**Exercise description**.
Look through the records and copy each line that has "ДҚБЖ" in it.
○ ○ ○ ○
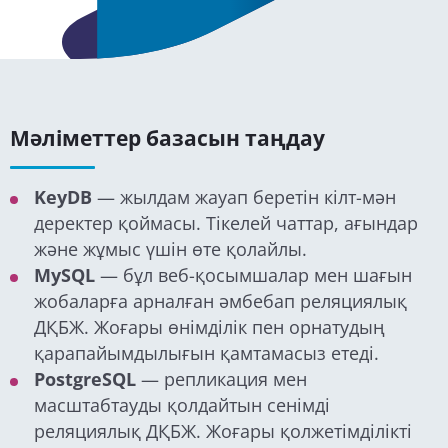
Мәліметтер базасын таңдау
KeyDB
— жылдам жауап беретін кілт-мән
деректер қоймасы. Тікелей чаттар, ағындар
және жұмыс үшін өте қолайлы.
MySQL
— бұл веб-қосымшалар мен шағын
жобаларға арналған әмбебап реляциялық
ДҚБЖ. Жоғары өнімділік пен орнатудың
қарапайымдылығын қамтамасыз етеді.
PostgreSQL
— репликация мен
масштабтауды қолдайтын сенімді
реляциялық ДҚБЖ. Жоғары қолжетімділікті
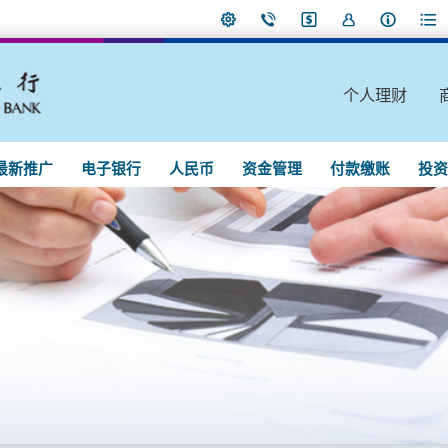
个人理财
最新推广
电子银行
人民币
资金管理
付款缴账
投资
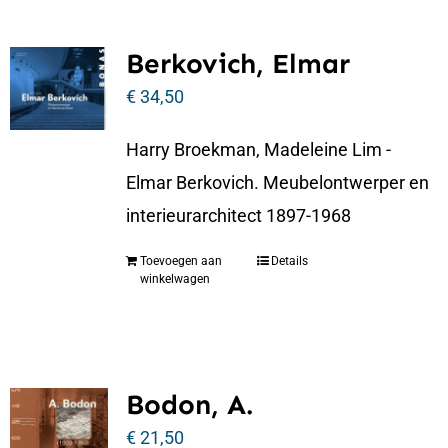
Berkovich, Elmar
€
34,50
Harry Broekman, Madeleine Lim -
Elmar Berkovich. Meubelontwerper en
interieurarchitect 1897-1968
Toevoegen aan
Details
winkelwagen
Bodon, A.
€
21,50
○ ○ ○ ○
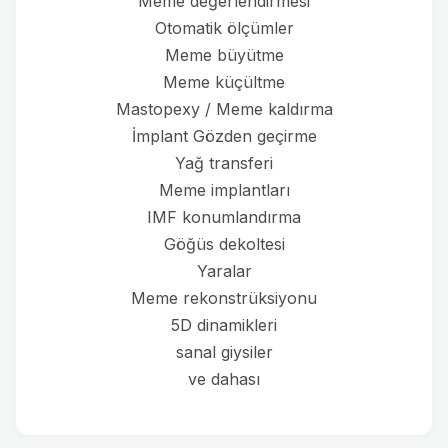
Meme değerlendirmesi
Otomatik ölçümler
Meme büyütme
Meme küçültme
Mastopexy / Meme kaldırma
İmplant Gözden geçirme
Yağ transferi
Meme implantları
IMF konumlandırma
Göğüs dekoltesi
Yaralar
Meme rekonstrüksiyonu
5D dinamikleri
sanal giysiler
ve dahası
○ ○ ○ ○
**Written response**.
ДҚБЖ. Жоғары өнімділік пен орнатудың
реляциялық ДҚБЖ. Жоғары қолжетімділікті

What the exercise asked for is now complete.